Apartments sprout all over
While Hines rethought its high-rise plans in Sandy Springs, other developers scattered new apartments all over the map.
In October, the Buckhead Coalition said 30 different projects totaling 9,422 units were planned in Buckhead. In Sandy Springs, workers cleared ground for the Gateway Project, a mixed-use development on Roswell Road, and the city approved another large apartment complex nearby. Developers added apartment complexes on Hammond Drive in Sandy Springs and Dresden Drive in Brookhaven.
“Apparently, it’s a direct response to the population growth of 25- to 35-year-olds who presently prefer the flexibility of renting, rather than owning,” Buckhead Coalition President Sam Massell said of the apartment announcements in Atlanta.

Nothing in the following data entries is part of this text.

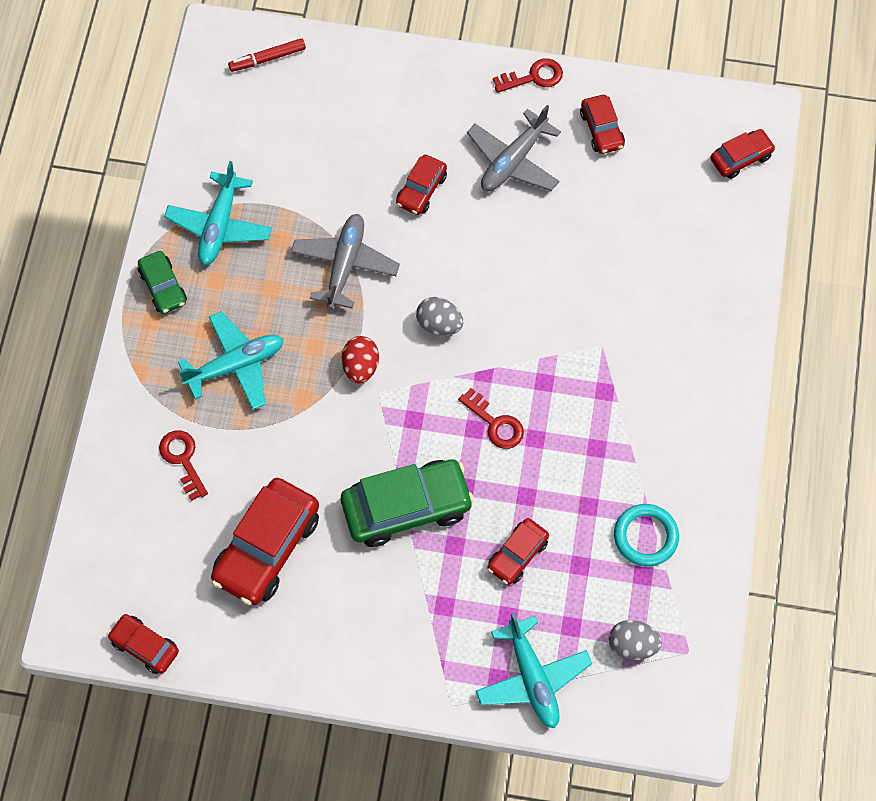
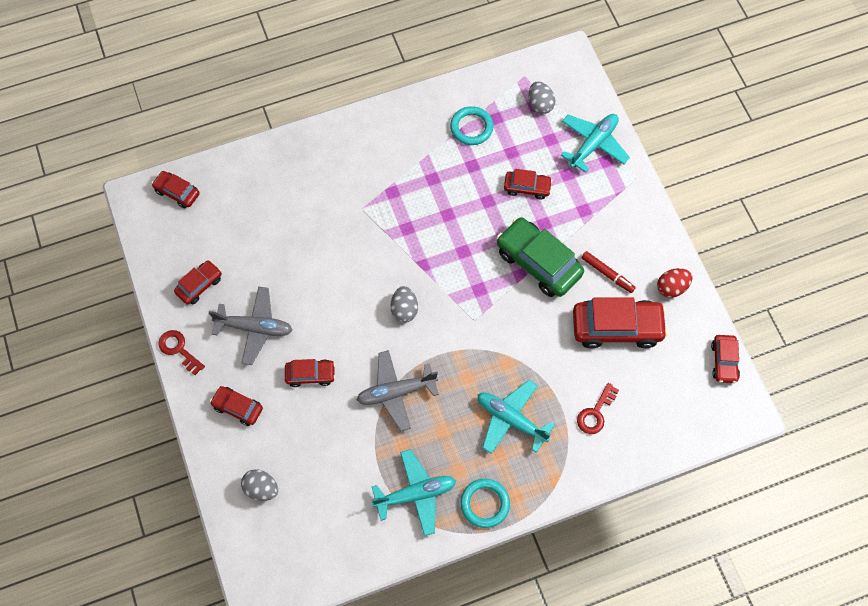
camera: 120 degrees left, 0 degrees up
(163, 287) = (485, 504): green car -> turquoise ring
(267, 58) = (259, 545): red marker -> red marker (607, 274)
(324, 86) = (261, 488): none -> grey egg
(360, 366) = (463, 341): red egg -> red egg (671, 287)
(429, 104) = (238, 407): none -> red car
(495, 423) = (452, 242): red key -> none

New zoning codes for Perimeter area
In 2014, city officials in Sandy Springs and Dunwoody decided to take a fresh look at zoning regulations for new projects in the Perimeter area. In May, Dunwoody officials began working toward drawing up those regulations. In October, officials from Sandy Springs, Dunwoody and Brookhaven met to talk over requirements in the area.
Sandy Springs Mayor Rusty Paul said the idea was to get all the cities on the same page. “With an unprecedented surge in development interest,” Paul said, “we want to make sure we have a unified, concise policy that allows for long-term economic viability of this market, as well as ensures a high quality of life for existing and future residents and visitors.”